(Saved data entries)

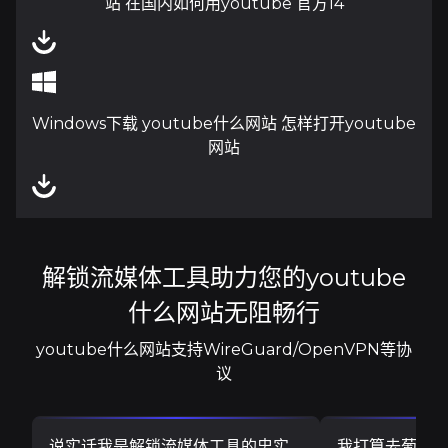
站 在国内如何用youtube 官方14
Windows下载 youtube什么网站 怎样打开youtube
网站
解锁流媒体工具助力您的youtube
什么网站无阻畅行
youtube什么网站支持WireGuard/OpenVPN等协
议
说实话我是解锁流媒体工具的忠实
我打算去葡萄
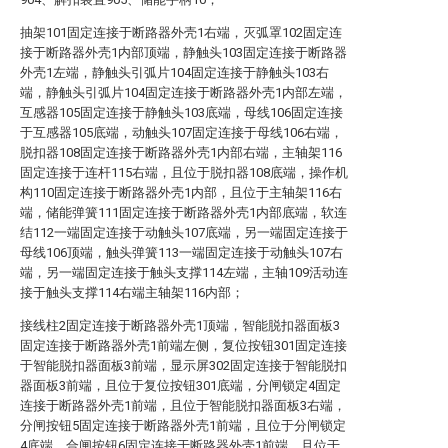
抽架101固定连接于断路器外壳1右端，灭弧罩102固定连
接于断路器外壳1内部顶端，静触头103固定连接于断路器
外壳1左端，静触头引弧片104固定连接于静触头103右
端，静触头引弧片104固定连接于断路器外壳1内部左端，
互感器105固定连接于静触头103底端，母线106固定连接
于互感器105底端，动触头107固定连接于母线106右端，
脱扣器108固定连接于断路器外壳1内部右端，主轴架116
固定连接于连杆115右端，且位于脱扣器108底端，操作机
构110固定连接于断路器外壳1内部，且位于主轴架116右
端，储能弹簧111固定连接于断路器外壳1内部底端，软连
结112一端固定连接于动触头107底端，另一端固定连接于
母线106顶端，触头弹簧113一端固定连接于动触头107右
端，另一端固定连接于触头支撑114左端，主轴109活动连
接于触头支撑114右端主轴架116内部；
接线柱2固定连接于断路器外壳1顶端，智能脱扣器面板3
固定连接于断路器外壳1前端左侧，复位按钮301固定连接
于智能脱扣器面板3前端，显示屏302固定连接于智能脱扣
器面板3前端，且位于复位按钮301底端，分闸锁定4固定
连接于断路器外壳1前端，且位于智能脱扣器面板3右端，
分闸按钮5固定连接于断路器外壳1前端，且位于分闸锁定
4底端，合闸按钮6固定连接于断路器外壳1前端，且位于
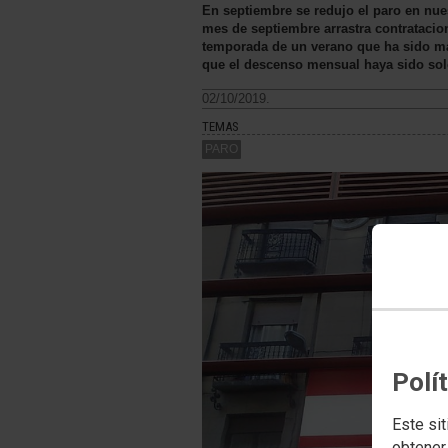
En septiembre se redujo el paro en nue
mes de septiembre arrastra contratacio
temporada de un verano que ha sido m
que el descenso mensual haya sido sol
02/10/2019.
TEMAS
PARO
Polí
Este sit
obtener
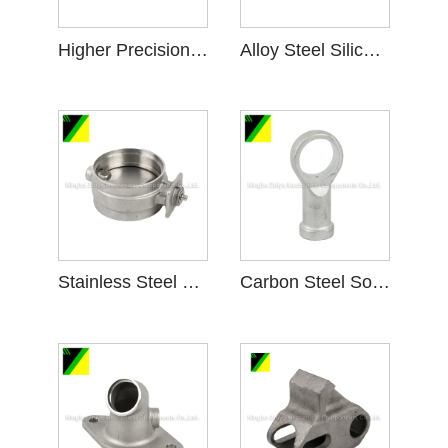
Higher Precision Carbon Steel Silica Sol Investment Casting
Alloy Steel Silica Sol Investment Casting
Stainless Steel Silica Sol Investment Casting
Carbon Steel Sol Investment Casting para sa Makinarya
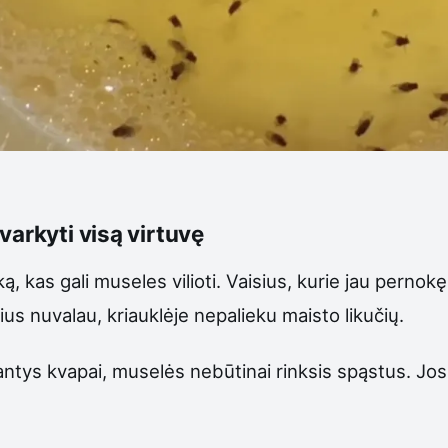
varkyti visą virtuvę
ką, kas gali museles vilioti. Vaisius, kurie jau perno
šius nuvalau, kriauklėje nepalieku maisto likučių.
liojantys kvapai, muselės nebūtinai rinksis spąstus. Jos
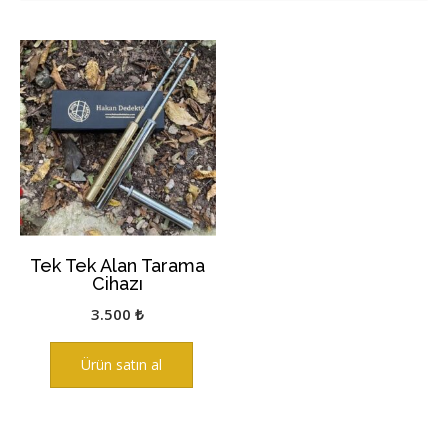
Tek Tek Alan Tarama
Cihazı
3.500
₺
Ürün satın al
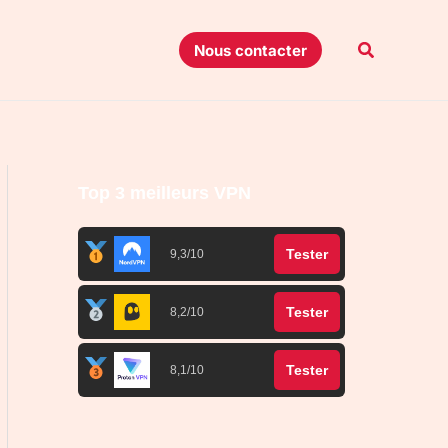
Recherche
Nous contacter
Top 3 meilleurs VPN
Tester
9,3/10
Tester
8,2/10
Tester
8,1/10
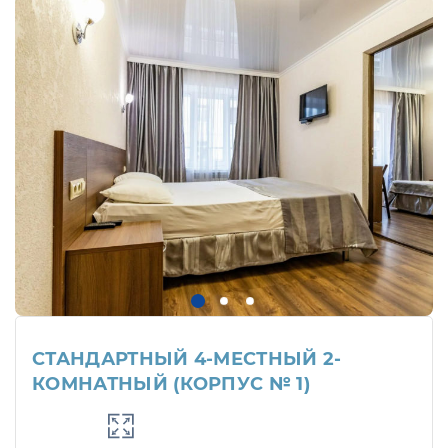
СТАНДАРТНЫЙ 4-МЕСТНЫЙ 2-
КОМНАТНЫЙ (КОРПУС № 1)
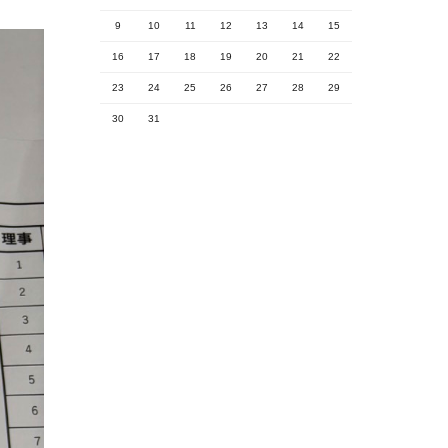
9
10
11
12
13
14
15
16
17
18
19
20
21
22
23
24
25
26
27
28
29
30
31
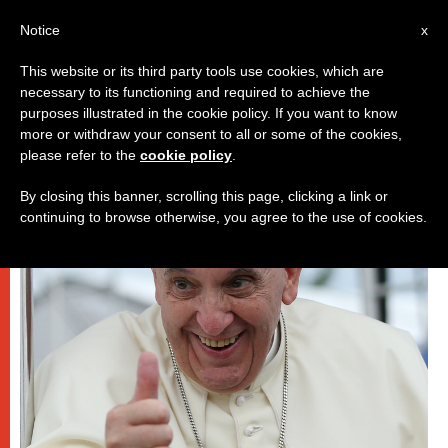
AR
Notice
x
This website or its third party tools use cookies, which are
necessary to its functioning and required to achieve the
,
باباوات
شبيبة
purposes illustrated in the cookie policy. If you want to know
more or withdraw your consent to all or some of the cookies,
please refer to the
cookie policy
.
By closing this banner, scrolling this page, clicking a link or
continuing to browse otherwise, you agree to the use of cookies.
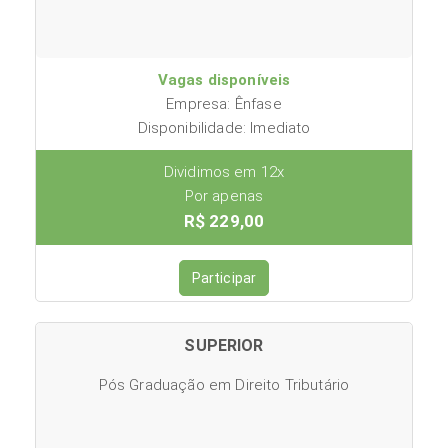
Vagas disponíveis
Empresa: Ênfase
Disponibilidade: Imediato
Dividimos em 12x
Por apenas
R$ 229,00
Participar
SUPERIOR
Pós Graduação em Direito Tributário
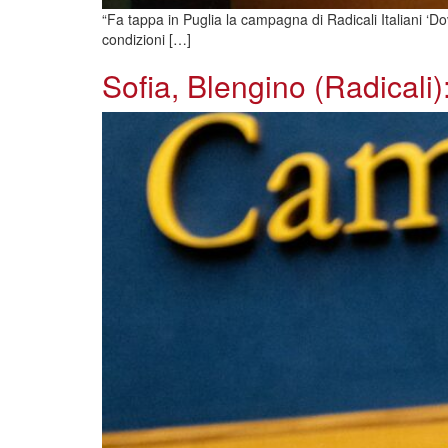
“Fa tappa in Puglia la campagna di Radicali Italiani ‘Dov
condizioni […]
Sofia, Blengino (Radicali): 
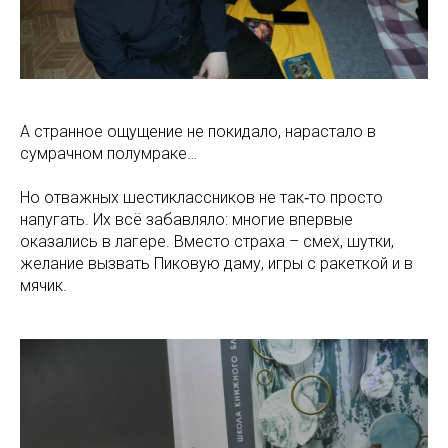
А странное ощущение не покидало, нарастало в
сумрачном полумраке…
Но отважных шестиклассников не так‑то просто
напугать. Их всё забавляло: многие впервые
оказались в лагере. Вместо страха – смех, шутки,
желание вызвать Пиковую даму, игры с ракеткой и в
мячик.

Exercise »
Please turn the text lines from all of the records into a single numbered list, skipping any blank lines and leaving the pictures out of your answer.

Written reply »
1. 站 在国内如何用youtube 官方14
2. Windows下载 youtube什么网站 怎样打开youtube
3. 网站
4. 解锁流媒体工具助力您的youtube
5. 什么网站无阻畅行
6. youtube什么网站支持WireGuard/OpenVPN等协
7. 议
8. 说实话我是解锁流媒体工具的忠实
9. 我打算去葡萄
10. 抽架101固定连接于断路器外壳1右端，灭弧罩102固定连
11. 接于断路器外壳1内部顶端，静触头103固定连接于断路器
12. 外壳1左端，静触头引弧片104固定连接于静触头103右
13. 端，静触头引弧片104固定连接于断路器外壳1内部左端，
14. 互感器105固定连接于静触头103底端，母线106固定连接
15. 于互感器105底端，动触头107固定连接于母线106右端，
16. 脱扣器108固定连接于断路器外壳1内部右端，主轴架116
17. 固定连接于连杆115右端，且位于脱扣器108底端，操作机
18. 构110固定连接于断路器外壳1内部，且位于主轴架116右
19. 端，储能弹簧111固定连接于断路器外壳1内部底端，软连
20. 结112一端固定连接于动触头107底端，另一端固定连接于
21. 母线106顶端，触头弹簧113一端固定连接于动触头107右
22. 端，另一端固定连接于触头支撑114左端，主轴109活动连
23. 接于触头支撑114右端主轴架116内部；
24. 接线柱2固定连接于断路器外壳1顶端，智能脱扣器面板3
25. 固定连接于断路器外壳1前端左侧，复位按钮301固定连接
26. 于智能脱扣器面板3前端，显示屏302固定连接于智能脱扣
27. 器面板3前端，且位于复位按钮301底端，分闸锁定4固定
28. 连接于断路器外壳1前端，且位于智能脱扣器面板3右端，
29. 分闸按钮5固定连接于断路器外壳1前端，且位于分闸锁定
30. 4底端，合闸按钮6固定连接于断路器外壳1前端，且位于
31. En septiembre se redujo el paro en nue
32. mes de septiembre arrastra contratacio
33. temporada de un verano que ha sido m
34. que el descenso mensual haya sido sol
35. 02/10/2019.
36. TEMAS
37. PARO
38. Polí
39. Este sit
40. obtener
41. Higher Precision Carbon Steel Silica Sol Investment Casting
42. Alloy Steel Silica Sol Investment Casting
43. Stainless Steel Silica Sol Investment Casting
44. Carbon Steel Sol Investment Casting para sa Makinarya
45. varkyti visą virtuvę
46. ką, kas gali museles vilioti. Vaisius, kurie jau perno
47. šius nuvalau, kriauklėje nepalieku maisto likučių.
48. liojantys kvapai, muselės nebūtinai rinksis spąstus. Jos
49. Tek Tek Alan Tarama
50. Cihazı
51. 3.500
52. ₺
53. Ürün satın al
54. Recherche
55. Nous contacter
56. Top 3 meilleurs VPN
57. Tester
58. 9,3/10
59. Tester
60. 8,2/10
61. Tester
62. 8,1/10
63. СТАНДАРТНЫЙ 4-МЕСТНЫЙ 2-
64. КОМНАТНЫЙ (КОРПУС № 1)
65. 9
66. 10
67. 11
68. 12
69. 13
70. 14
71. 15
72. 16
73. 17
74. 18
75. 19
76. 20
77. 21
78. 22
79. 23
80. 24
81. 25
82. 26
83. 27
84. 28
85. 29
86. 30
87. 31
88. AR
89. Notice
90. x
91. This website or its third party tools use cookies, which are
92. necessary to its functioning and required to achieve the
93. ,
94. باباوات
95. شبيبة
96. purposes illustrated in the cookie policy. If you want to know
97. more or withdraw your consent to all or some of the cookies,
98. please refer to the
99. cookie policy
100. .
101. By closing this banner, scrolling this page, clicking a link or
102. continuing to browse otherwise, you agree to the use of cookies.
103. Vagas disponíveis
104. Empresa: Ênfase
105. Disponibilidade: Imediato
106. Dividimos em 12x
107. Por apenas
108. R$ 229,00
109. Participar
110. SUPERIOR
111. Pós Graduação em Direito Tributário
112. “Fa tappa in Puglia la campagna di Radicali Italiani ‘Dov
113. condizioni […]
114. Sofia, Blengino (Radicali): 
115. А странное ощущение не покидало, нарастало в
116. сумрачном полумраке…
117. Но отважных шестиклассников не так‑то просто
118. напугать. Их всё забавляло: многие впервые
119. оказались в лагере. Вместо страха – смех, шутки,
120. желание вызвать Пиковую даму, игры с ракеткой и в
121. мячик.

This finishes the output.